All of the updates provided by HP and IBM come with release notes. Think back to the last time your server crashed. If you think it was storage related, find out the firmware level of  your RAID controller and find the latest firmware update for the controller. Read through the release notes – you should not be surprised to see the issue you ran into has already been patched… but you are not running it on your server. Time Bomb? You bet! No, really, you are betting with your paycheck.

So.. Patch! Every three to four months patch completely. Find the tools, learn them and use them. It is better to take a controlled, scheduled outage than one right in the middle of the day with data loss.

Good luck! Don’t let that unscheduled outage kick you in the a$$!

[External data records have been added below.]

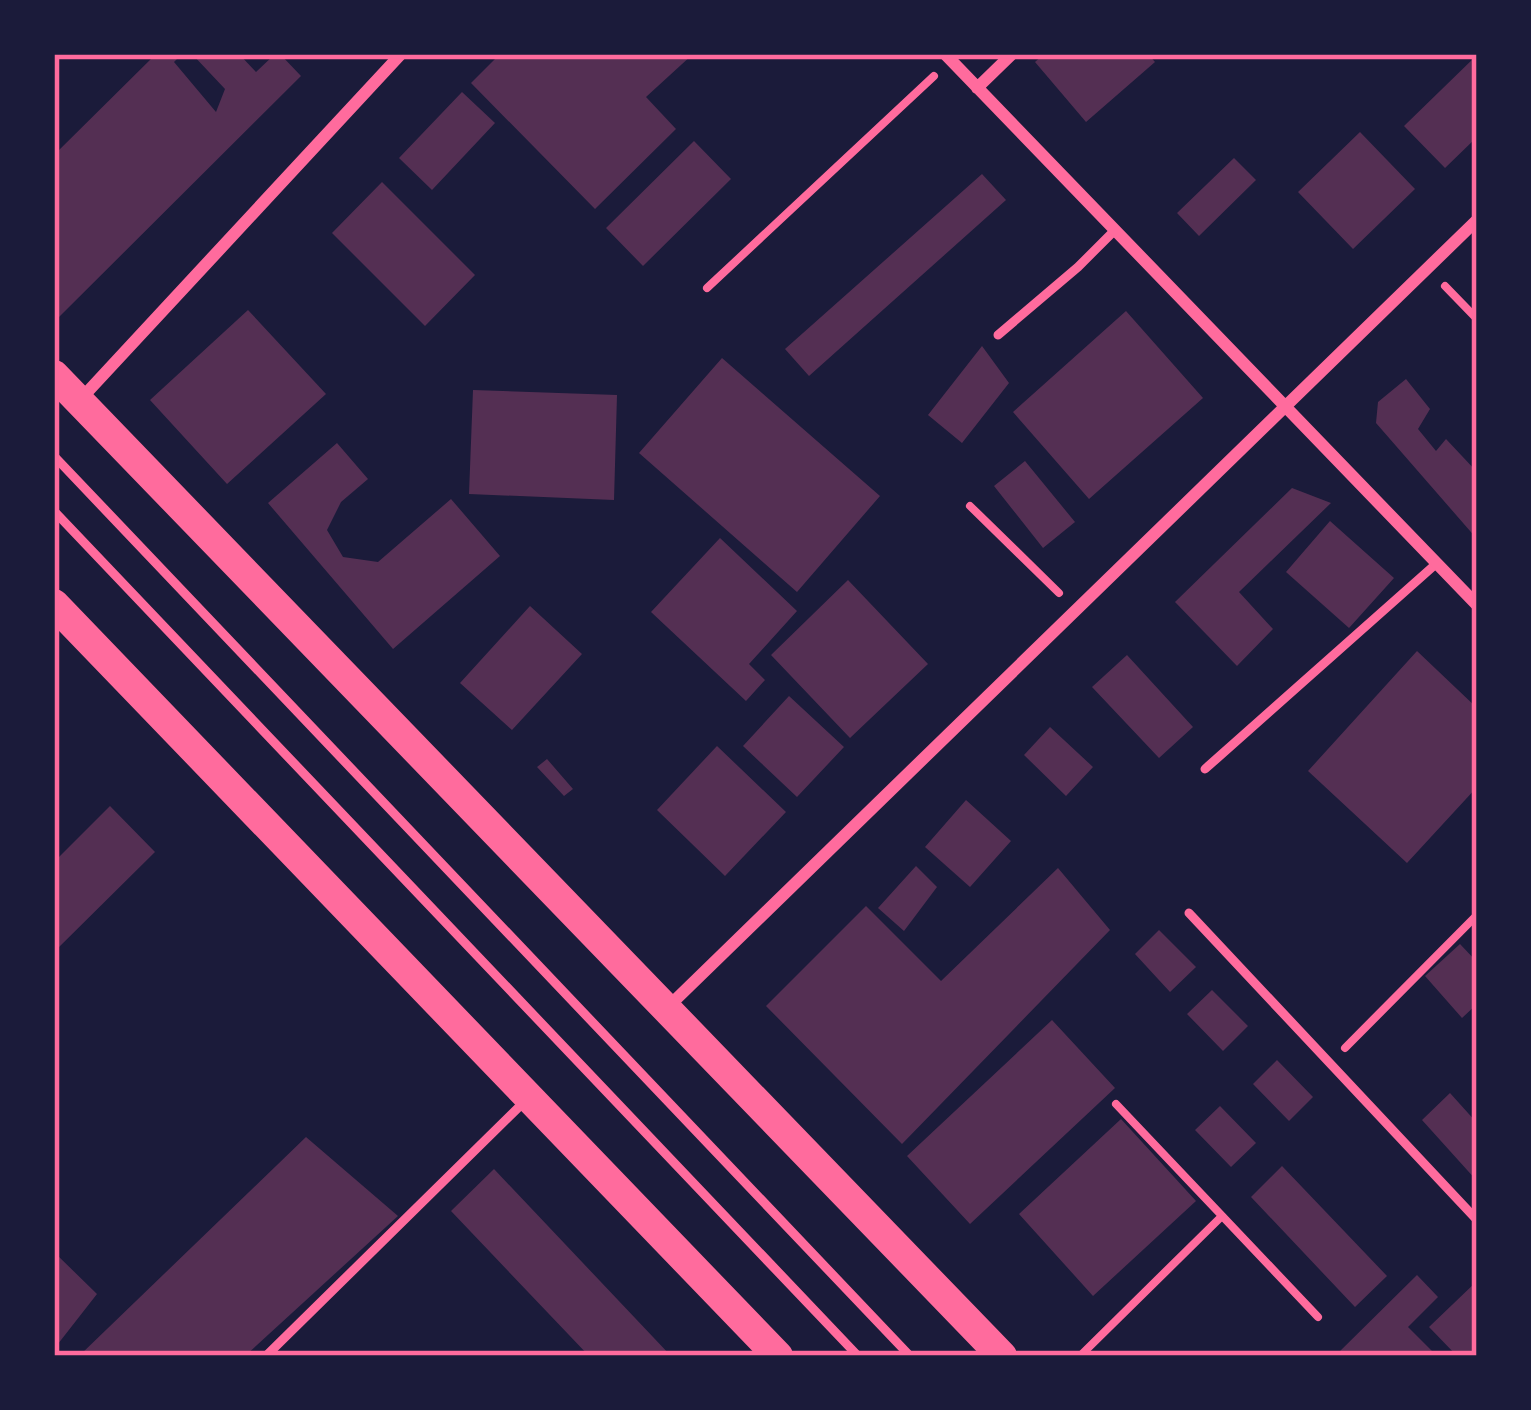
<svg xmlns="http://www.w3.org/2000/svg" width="1531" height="1410" viewBox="0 0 1531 1410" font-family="'IBM Plex Sans',sans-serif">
	<rect width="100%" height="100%" fill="#1b1b3a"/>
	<path fill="#542f53" d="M156 54H182L174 62 216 112 225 89 192 54H239L256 72 275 54H280L301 76 54 322V155Z
		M500 54H693L646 97 676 129 595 209 471 83Z
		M1044 54H1148L1155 62 1086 122 1035 62Z
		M1477 55V137L1445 168 1404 126Z
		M462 92 495 123 432 190 399 158Z
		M1360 132 1415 189 1353 249 1298 192Z
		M694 141 731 179 643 266 606 228Z
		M1234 158 1256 180 1199 236 1177 213Z
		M982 174 1006 200 809 376 785 349Z
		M382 182 475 275 425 326 332 233Z
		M248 310 326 394 227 484 150 400Z
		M1126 311 1203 398 1089 499 1013 412Z
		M982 346 1009 383 962 443 928 415Z
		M722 358 880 496 797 592 639 453Z
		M1406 379 1430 409 1418 429 1436 451 1446 439 1477 472V539L1376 423 1378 402Z
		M473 390 617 395 614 500 469 494Z
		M337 443 368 479 341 502 327 530 343 557 378 562 451 499 500 556 393 649 268 503Z
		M1025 461 1075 522 1043 548 994 486Z
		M1292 488 1331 503 1239 592 1273 629 1237 666 1175 602Z
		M1330 521 1394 578 1349 628 1286 572Z
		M720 538 797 611 749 664 765 680 746 701 651 612Z
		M848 580 928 664 850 738 771 655Z
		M530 606 582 654 512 730 460 683Z
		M1417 651 1477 708V787L1407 863 1308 771Z
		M1127 655 1193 727 1159 758 1092 687Z
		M789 696 844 747 797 797 743 746Z
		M1050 727 1093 767 1066 796 1024 755Z
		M717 746 786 812 725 876 657 810Z
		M547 759 573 789 564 796 537 767Z
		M966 800 1011 841 970 887 925 847Z
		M110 806 155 852 54 952V862Z
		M916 866 937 887 904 931 878 908Z
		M1058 868 1110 930 902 1144 766 1006 866 906 941 981Z
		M1159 930 1196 967 1170 992 1135 954Z
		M1460 944 1477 962V1004L1462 1018 1425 976Z
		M1212 990 1248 1026 1223 1051 1187 1014Z
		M1052 1020 1115 1088 970 1224 907 1156Z
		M1277 1060 1313 1097 1289 1121 1253 1084Z
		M1450 1093 1477 1123V1181L1422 1120Z
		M1220 1106 1256 1143 1231 1167 1195 1130Z
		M1121 1119 1196 1201 1093 1296 1019 1214Z
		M306 1137 398 1216 245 1356H79Z
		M1282 1166 1387 1276 1355 1307 1251 1197Z
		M494 1169 671 1356H589L451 1211Z
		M54 1252 97 1294 54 1349Z
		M1417 1275 1438 1297 1408 1327 1437 1356H1335Z
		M1477 1281V1356H1457L1429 1327Z"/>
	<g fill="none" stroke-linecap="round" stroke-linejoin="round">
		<path stroke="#ff6b9d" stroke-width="8" d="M1445 286 1477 319
			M707 288 934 76
			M970 506 1059 593
			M1345 1048 1477 915
			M1116 1104 1318 1317
			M1080 1356 1222 1216"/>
		<path stroke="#ff6b9d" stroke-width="9" d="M998 335 1078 267 1115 230
			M54 456 910 1356
			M54 511 858 1356
			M1205 769 1437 563
			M1189 913 1477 1220
			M266 1356 523 1103"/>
		<path stroke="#ff6b9d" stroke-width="12" d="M945 54 1477 605
			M977 88 1012 54
			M79 401 401 54
			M667 1008 1477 220"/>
		<path stroke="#ff6b9d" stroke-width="30" d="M54 375 1002 1356
			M54 604 778 1356"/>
	</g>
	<rect width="1531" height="1410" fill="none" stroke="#1b1b3a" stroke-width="114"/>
	<rect x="57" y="57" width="1417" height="1296" fill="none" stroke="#ff6b9d" stroke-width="4.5"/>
</svg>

A VMware Replication Performance Secret

In datacenters, Disaster Recovery is not just a concept, but it is something that we must take into consideration every day. The company/customer make money if the services we provide are operational. We try to make everything as stable and secure as possible, but we also have to plan for the worst – what if the building is gone tomorrow? For this contingency, we usually identify a location FarFarAway, that is not subject to the same risks as the primary location. EZ. Find a location, sign a contract, install and configure environment and that’s it, right? ummm… nope. Now comes the hard part.

The hard part for DR has always been replicating data from the production site to the recovery site. You have to make sure all of the data gets across to the recovery site in time and consistently. Since we are a rather large VMware shop, and the entire production environment is now VMs, all we have to do is replicate the VMs and their additional data to the recovery site.

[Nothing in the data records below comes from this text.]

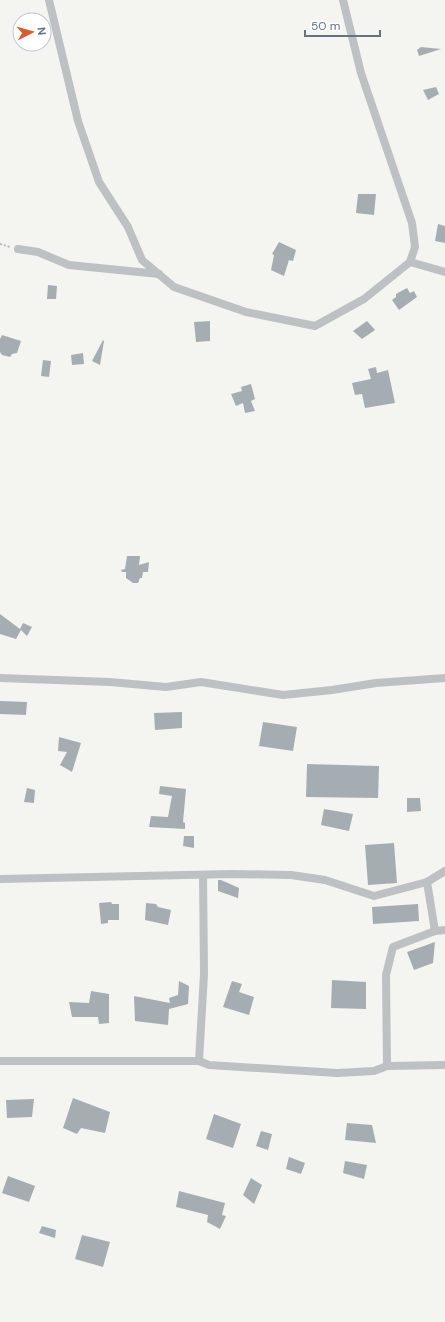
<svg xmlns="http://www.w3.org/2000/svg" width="445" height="1322" font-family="'DM Sans',sans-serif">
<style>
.building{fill:#a6adb2}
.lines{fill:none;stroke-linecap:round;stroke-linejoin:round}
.path{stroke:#b7babc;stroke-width:2;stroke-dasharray:2 2;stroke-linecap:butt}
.minor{stroke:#bdc1c4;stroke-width:8}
</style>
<rect width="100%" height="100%" fill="#f4f4f0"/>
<!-- building -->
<g class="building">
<polygon points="421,47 441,49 419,56 417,50"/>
<polygon points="436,87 439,94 428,100 423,90"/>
<polygon points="358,194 376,194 374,215 356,213"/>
<polygon points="438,224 445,226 445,243 435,241"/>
<polygon points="279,242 296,250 293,261 289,260 284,276 271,270 274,255 272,254"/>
<polygon points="48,285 57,286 56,299 47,299"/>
<polygon points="407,288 410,293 414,291 417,297 399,310 392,300 396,297 396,294"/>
<polygon points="210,321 210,341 196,342 194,322"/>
<polygon points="367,321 375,330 362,339 353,331"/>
<polygon points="2,335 21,341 17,353 12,354 10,357 2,355 0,352 0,339"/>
<polygon points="103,340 104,341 100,365 92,361"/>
<polygon points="83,353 84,364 72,365 71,355"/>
<polygon points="43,360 51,361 49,377 41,376"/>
<polygon points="376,367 377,373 388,370 395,403 365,408 362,394 355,395 352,383 371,379 368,369"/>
<polygon points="251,384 255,399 251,401 255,411 245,413 243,403 236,406 231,394 242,391 241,387"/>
<polygon points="127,556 140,556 139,565 149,562 148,572 143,572 142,578 140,578 138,583 133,583 126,578 126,572 122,572 121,570 125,569"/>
<polygon points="0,614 20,629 23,623 32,627 27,636 21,630 16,639 0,634"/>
<polygon points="0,701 27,702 26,715 0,714"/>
<polygon points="182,712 182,728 155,730 154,713"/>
<polygon points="263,722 297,727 293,751 259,746"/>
<polygon points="59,737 81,743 72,772 60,765 67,752 58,751"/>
<polygon points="307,764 379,766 378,798 306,797"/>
<polygon points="160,786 186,789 183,822 185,823 185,829 149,827 151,816 168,817 172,796 159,794"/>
<polygon points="27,788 35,790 34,803 24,802"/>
<polygon points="407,798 420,798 421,811 407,812"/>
<polygon points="324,809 353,814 349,831 321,825"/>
<polygon points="184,836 194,836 194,848 183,846"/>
<polygon points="394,843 397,883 368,885 365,845"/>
<polygon points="218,880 221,880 239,888 238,898 218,891"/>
<polygon points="111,902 112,904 119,904 119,920 108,920 108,923 101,924 99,903"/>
<polygon points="146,903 156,904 158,907 171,910 168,925 145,920"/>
<polygon points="418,904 419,921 373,924 372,907"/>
<polygon points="435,942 433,963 414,970 407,952"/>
<polygon points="332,980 366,982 366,1009 331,1008"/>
<polygon points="179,981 189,986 188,1004 169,1009 168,1025 135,1021 134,996 170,1003 169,998 178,995"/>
<polygon points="232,981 242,984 239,992 254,997 249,1015 223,1007"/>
<polygon points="91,991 109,994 109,1023 99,1024 98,1017 72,1017 69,1002 89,1003"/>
<polygon points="73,1098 110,1112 105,1133 81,1128 77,1134 63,1128"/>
<polygon points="34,1099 32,1117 7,1118 6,1100"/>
<polygon points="214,1114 241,1124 233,1148 206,1139"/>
<polygon points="347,1123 372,1125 376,1143 345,1140"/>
<polygon points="261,1131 272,1134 268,1150 256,1146"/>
<polygon points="289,1157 305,1163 301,1174 286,1169"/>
<polygon points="345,1161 367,1165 364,1179 343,1173"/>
<polygon points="8,1176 35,1186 29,1202 2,1193"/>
<polygon points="251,1178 262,1185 254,1204 243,1195"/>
<polygon points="179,1191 225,1203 222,1215 226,1216 220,1229 207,1222 208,1215 176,1207"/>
<polygon points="42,1226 56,1230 55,1238 39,1233"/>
<polygon points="82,1235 110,1242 103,1267 75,1259"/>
</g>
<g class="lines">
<!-- path -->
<polyline class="path" points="0,244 10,247"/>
<!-- minor -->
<g class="minor">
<polyline points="49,0 78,121 99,182 128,227 142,260 174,287 246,312 315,326 364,299 410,262"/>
<polyline points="343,0 361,73 412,223 415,247 410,262 445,272"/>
<polyline points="18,249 38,252 69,265 159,274"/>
<polyline points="0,678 110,682 166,687 201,682 283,695 332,690 376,683 445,678"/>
<polyline points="0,879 232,874 291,875 325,880 374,896 427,882 445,871"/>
<polyline points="427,882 435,931"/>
<polyline points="0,1061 199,1061 209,1065 337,1073 374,1071 387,1066 445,1065"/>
<polyline points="199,1061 204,974 203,875"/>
<polyline points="387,1066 386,975 393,947 435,931 445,930"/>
</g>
</g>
<!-- north arrow -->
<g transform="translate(32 32) rotate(84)"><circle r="19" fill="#ffffff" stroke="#c1c7cc"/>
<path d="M0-3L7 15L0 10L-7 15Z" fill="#db5b2a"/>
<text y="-6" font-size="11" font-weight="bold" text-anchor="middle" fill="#647380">N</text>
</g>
<!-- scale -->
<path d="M305 30v6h75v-6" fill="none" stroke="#647380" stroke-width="2"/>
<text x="311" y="30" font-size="12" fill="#647380" stroke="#ffffff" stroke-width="3" paint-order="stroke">50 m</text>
</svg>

We use a number of tools for replication:

  • SAN based replication (Compellent)
  • vRanger
  • VMware’s Site Recovery Manger (in evaluation at the moment)
  • Offsite replication of our daily backups (Quantum DXi)

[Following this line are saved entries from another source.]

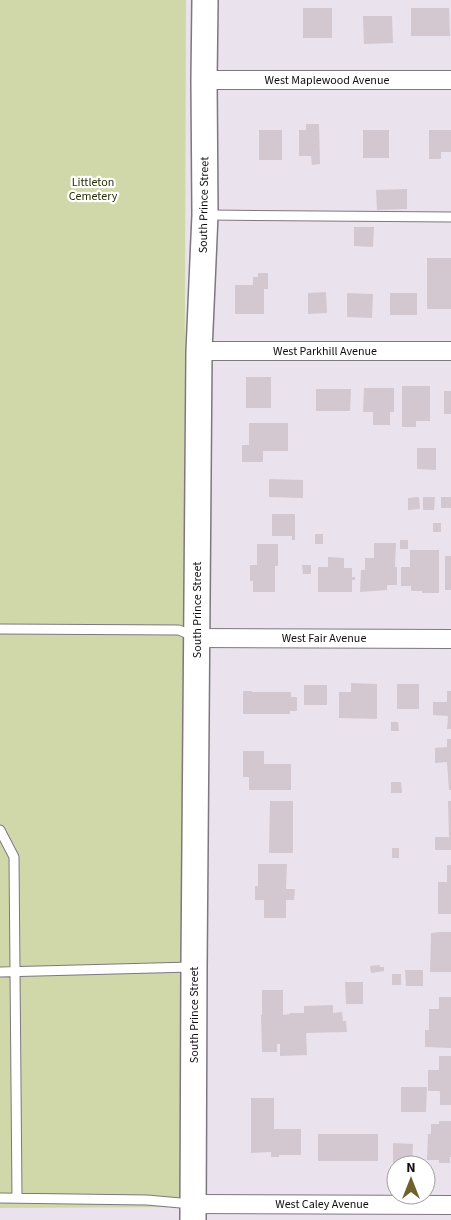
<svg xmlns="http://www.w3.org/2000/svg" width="451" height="1220" font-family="'Source Sans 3',sans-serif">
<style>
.green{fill:#d0d8a9}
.building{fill:#d4c8d0}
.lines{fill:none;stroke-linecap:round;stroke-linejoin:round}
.lane-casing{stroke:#7e7780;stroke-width:11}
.street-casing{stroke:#7e7780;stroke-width:20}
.secondary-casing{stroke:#7e7780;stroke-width:28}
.lane{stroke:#fff;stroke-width:9}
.street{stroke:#fff;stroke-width:18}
.secondary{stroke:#fff;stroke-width:25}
.labels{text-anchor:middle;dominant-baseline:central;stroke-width:4.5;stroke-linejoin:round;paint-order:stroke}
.street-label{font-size:12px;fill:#110e12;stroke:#fff}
.park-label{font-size:12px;fill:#2a2e04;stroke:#fff}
</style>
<rect width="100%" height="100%" fill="#eae2ed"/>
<path class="green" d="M0,0H186L182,1207L0,1208Z"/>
<path class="building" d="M303,8H332V38H303Z
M411,8H449L450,36H411Z
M363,16H392L393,43L364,44Z
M306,124H319L320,164L312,165L311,156H299V130H306Z
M259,130H282V160H259Z
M363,130H389V158H363Z
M429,130H451V152H441V159H429Z
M407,189V209L377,210L376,190Z
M354,227H374L373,247L354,246Z
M427,258H451V309H427Z
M258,273H268V289H264V314H235V285H253V277H258Z
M326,292L327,313L308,314V293Z
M347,293L373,294L372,318L347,317Z
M390,293H417V315H390Z
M246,377H271V408H246Z
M402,386H430V421H416V427H402Z
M364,388H394V412H390V425H373V412H363Z
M316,389H351L350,411H316Z
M444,391H451V414H444Z
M249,423H288V451H263V462H242V445H249Z
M417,448H436V470L417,469Z
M269,479L303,480V498L269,497Z
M419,497L420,509L408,510V498Z
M423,497H435L434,510H423Z
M441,497H451V508H441Z
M272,514H295V540H292V536H272Z
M433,523H441V532H433Z
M315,534H323V544H315Z
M400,540H408V549H400Z
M374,543H396L395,567H397V585H387V590L360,592L361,570H365V558H374Z
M257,544H278V566H275V592H253V581H250V565H257Z
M410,550H439V593H422V591H411V586H401V567H410Z
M445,556H451V590H445Z
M328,557L344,558V568H352V577H355V580H352V592H318V567H328Z
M302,565H311V574H303Z
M351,683L377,684V719L339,718V692H351Z
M397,684H419V709H397Z
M304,685H327V705H304Z
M243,691H252V692H291V697H297V711H290V714H243Z
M447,691H451V729H447L448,716L433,715V702H447Z
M391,722H398L399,731H391Z
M447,739H451V790H449L447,762L435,763V748L447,747Z
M243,751H264V764H291V790H249V777H243Z
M391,782H401L402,793H391Z
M270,801H293V853H269Z
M448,801H451V850H435V837H449Z
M392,848H399V858H392Z
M258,864H287L286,889H295L294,900H286V918H264V900H255V886H258Z
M447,865H451V914H438V882H447Z
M440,932H451V972H430L431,933Z
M380,965V967H384V971L371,973L370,966Z
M405,970H423V986H406Z
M392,974H401V985H392Z
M345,982H363V1004H346Z
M262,990H283V1015L290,1014V1013H304V1006L333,1005V1013L342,1012L343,1021H346L347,1032L306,1033L307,1055L280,1056V1044H277V1052H262L261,1015H262Z
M439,997H451V1048L425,1047V1030H429V1009H439Z
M439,1056H451V1105H440V1092L439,1091H428V1070H439Z
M401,1087H427L426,1112H401Z
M251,1098H274V1129H301V1155H279V1157H271V1152L251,1153Z
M439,1121H451V1157H450V1163H439V1160H427L428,1134H431V1124H439Z
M318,1134H378V1161H318Z
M393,1143L413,1144L412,1163H393Z"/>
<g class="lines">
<defs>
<path id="lane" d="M208,215L451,217
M0,629L179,630L193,636
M0,830L14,857L17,1198
M0,972L192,967
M0,1198L147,1200L192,1204"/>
<path id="street" d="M204,80H451
M199,351H451
M197,638L451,639
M193,1204L451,1205"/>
<path id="secondary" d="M193,1220L194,967L199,351L205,215L204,80L205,0"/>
</defs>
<use href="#lane" class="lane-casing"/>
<use href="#street" class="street-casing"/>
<use href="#secondary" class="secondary-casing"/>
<use href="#lane" class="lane"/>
<use href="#street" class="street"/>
<use href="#secondary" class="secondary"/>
</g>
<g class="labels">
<g class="street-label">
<text x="327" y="80">West Maplewood Avenue</text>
<text transform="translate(204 205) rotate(-89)">South Prince Street</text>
<text x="325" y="351">West Parkhill Avenue</text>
<text transform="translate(197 610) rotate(-90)">South Prince Street</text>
<text x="324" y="638">West Fair Avenue</text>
<text transform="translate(194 1015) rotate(-90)">South Prince Street</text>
<text x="322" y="1204">West Caley Avenue</text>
</g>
<g class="park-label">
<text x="93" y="182">Littleton<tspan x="93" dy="14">Cemetery</tspan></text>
</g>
</g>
<g transform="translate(411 1180)"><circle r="24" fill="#ffffff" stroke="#a09fa0"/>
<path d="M0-4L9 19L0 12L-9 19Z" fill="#6f612e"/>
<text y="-8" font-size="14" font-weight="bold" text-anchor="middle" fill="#110e12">N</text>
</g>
</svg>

The SAN replication moves the data that is not encased in a VM, in our case, file server data. vRanger and VMware’s SRM replicate the VMs. vRanger is cheap, is poorly integrated with vCenter, and has a rather weak understanding of Recovery Point Objectives. SRM is awfully expensive, can be managed from the vSphere client and will plan the replication schedule to make sure the replica is never older than you specify.

All of these are great tools, but I had been banging my head against the wall trying to identify why the replication processes are unable to make full use of the available bandwidth. SAN to SAN replication was just fine, but vRanger and SRM were struggling. I tested various TCP performance enhancements, opened cases with VMware, etc. Nothing helped until we installed a shiny new Compellent SAN in the DR location.

By the time the new SAN came in, I was getting quite frustrated with the DR replications. Every night at least 10% of the replication processes would fail. Some required a restart, others were in such a bad state the replica VMs had to be wiped and re-synced. It was bad. Really bad. When the new SAN was installed, the first thing I did was move a few of the troublesome replications to the new SAN. I nearly fell out of my chair when I looked at the bandwidth stats! The replications were running flat out, using the entire capacity of the WAN link. This had never happened before! All of the replicas are now running to the new SAN and the replication failure rate is less than 1%. Yes!

As it turns out, recovery site storage performance is critical in reducing the latencies in the replication process. I was using an old hand-me down Compellent, as well as a Quantum DXi as storage devices. The IOPS performance of the new SAN beats both of these devices by at least an order of magnitude. And it shows in the replication performance.

So, if you are having VM replication performance issues, take a look at your DR site SAN. It might not be good enough.